Indonesia grapples with graft
Ongoing investigations of several politicians are raising questions about how best to finance campaigns in Southeast Asia's most robust democracy.
Spending public funds on information campaigns is routine for most state agencies. But the amount spent by Indonesia's central bank between 1999 and 2004 was surprisingly generous: about $500,000. More troubling was where the money allegedly went. The recipients, say anticorruption campaigners, were lawmakers on the oversight commission for Bank Indonesia.

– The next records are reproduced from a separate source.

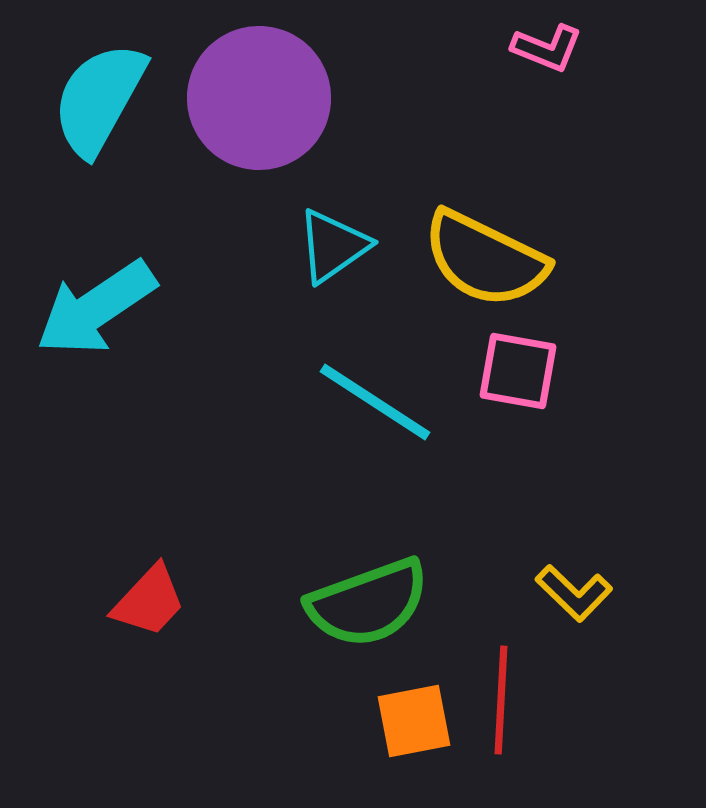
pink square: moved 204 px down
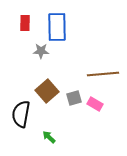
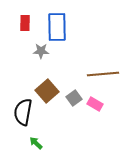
gray square: rotated 21 degrees counterclockwise
black semicircle: moved 2 px right, 2 px up
green arrow: moved 13 px left, 6 px down
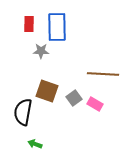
red rectangle: moved 4 px right, 1 px down
brown line: rotated 8 degrees clockwise
brown square: rotated 30 degrees counterclockwise
green arrow: moved 1 px left, 1 px down; rotated 24 degrees counterclockwise
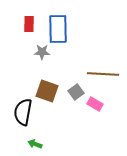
blue rectangle: moved 1 px right, 2 px down
gray star: moved 1 px right, 1 px down
gray square: moved 2 px right, 6 px up
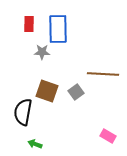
pink rectangle: moved 13 px right, 32 px down
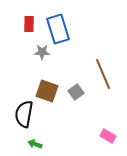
blue rectangle: rotated 16 degrees counterclockwise
brown line: rotated 64 degrees clockwise
black semicircle: moved 1 px right, 2 px down
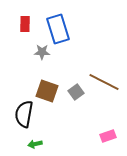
red rectangle: moved 4 px left
brown line: moved 1 px right, 8 px down; rotated 40 degrees counterclockwise
pink rectangle: rotated 49 degrees counterclockwise
green arrow: rotated 32 degrees counterclockwise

Indonesia's Corruption Eradication Commission and the parliament's ethics council are now investigating the allegations that lawmakers extorted money to pass banking laws. Indonesian Corruption Watch, the group that obtained leaked documents from Bank Indonesia, says it has uncovered eight other similar cases of large bribes paid to parliament.

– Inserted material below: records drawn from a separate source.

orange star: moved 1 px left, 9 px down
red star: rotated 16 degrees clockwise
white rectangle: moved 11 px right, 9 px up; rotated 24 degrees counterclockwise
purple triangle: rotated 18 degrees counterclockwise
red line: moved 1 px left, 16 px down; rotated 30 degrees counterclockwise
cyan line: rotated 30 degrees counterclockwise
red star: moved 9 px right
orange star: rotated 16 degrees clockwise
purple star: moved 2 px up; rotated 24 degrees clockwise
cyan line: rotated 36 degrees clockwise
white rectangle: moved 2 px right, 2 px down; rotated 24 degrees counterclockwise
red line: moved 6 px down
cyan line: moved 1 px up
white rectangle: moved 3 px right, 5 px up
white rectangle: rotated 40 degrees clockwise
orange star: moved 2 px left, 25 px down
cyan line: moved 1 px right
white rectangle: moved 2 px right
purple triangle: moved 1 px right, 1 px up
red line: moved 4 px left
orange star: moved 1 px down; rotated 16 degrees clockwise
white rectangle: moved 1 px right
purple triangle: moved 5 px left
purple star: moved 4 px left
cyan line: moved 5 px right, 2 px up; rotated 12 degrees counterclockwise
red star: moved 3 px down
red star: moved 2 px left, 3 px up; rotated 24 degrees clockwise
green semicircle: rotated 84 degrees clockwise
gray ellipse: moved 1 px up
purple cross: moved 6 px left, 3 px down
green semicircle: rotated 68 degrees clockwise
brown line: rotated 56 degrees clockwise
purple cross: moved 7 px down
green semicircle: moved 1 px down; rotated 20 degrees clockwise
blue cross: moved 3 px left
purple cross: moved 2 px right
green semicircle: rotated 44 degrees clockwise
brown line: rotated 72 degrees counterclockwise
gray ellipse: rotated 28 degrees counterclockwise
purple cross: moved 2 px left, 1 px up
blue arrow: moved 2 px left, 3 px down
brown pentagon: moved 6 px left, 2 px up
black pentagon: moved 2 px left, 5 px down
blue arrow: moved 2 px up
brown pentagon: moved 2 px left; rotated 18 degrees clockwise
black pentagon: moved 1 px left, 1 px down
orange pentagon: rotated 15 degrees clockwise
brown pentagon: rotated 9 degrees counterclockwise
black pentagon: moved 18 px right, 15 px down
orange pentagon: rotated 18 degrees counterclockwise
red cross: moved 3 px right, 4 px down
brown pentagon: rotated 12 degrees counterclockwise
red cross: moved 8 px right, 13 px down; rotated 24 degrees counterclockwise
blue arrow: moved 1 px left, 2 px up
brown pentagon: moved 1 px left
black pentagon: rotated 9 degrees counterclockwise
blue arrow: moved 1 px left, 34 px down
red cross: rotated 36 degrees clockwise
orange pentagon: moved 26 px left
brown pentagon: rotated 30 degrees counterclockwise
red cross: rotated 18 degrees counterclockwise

To a public weary of sleaze, the news that lawmakers were on the take barely made a ripple. Opinion polls suggest that parliament and political parties are held in low esteem by ordinary voters, who nevertheless have turned out in droves to vote since democracy was restored in 1999.

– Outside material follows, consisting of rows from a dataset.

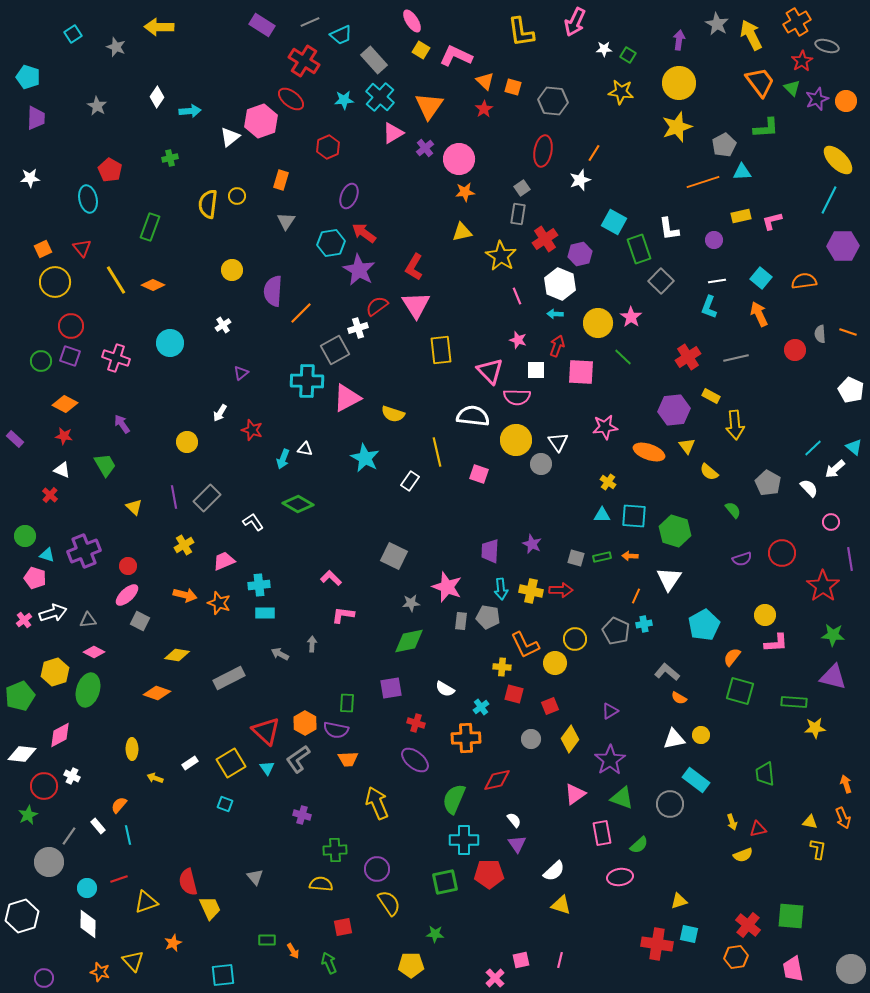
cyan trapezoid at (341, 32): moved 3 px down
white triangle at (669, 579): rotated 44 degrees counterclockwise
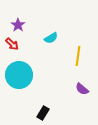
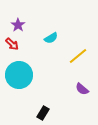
yellow line: rotated 42 degrees clockwise
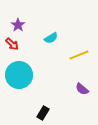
yellow line: moved 1 px right, 1 px up; rotated 18 degrees clockwise
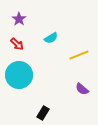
purple star: moved 1 px right, 6 px up
red arrow: moved 5 px right
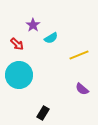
purple star: moved 14 px right, 6 px down
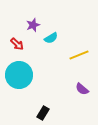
purple star: rotated 16 degrees clockwise
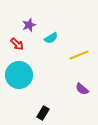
purple star: moved 4 px left
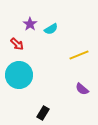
purple star: moved 1 px right, 1 px up; rotated 16 degrees counterclockwise
cyan semicircle: moved 9 px up
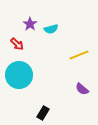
cyan semicircle: rotated 16 degrees clockwise
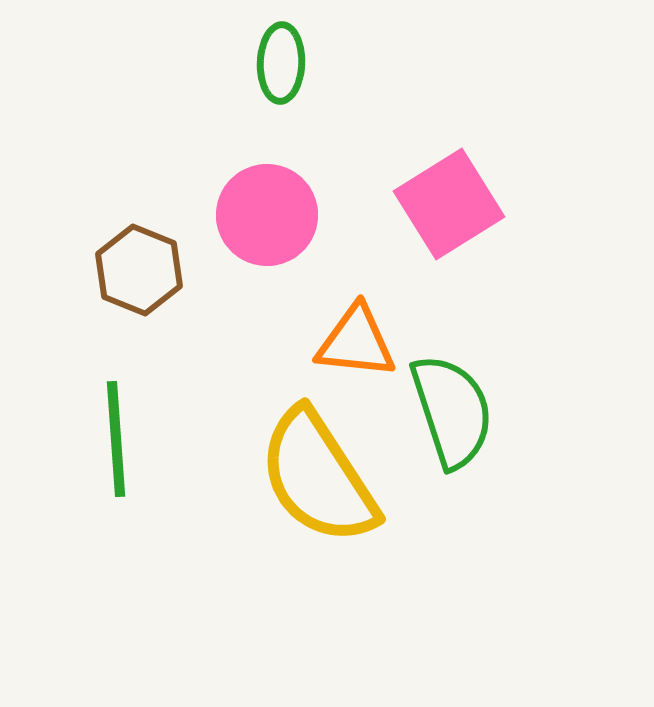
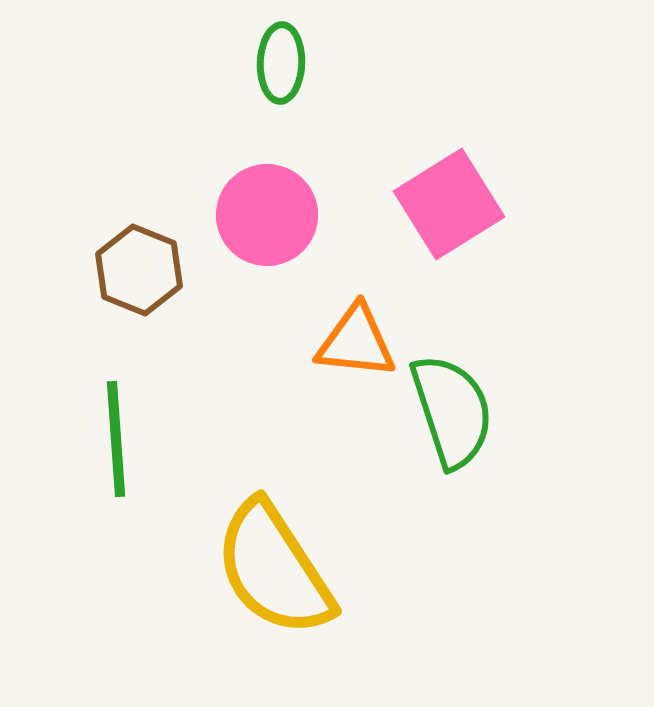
yellow semicircle: moved 44 px left, 92 px down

Behind the latest scandals is the thorny question of how political parties in Indonesia should be funded and whether political graft is undermining faith in democracy. Campaigners warn that if corruption goes unchecked, Indonesia – the world's largest Muslim-majority country and perhaps the most functional democracy in the Islamic world – may lose its democratic zeal.
It's a dilemma that goes beyond Indonesia, say analysts. In the absence of mass membership dues, many political parties rely on private donations or taxpayers' money to support their activities. Corporate giving is often dogged by accusations of influence-peddling. But making a case for public funding of Indonesian politicians to keep them honest isn't easy.
"It vexes people throughout the world, how to fund politics. What's difficult is that politics and democracy costs money, says Jeremy Gross, elections program manager at the Asia Foundation in Jakarta. "In a country where you have high levels of poverty, it's very difficult for politicians to say they're going to clean up politics by giving large amounts to political parties to function."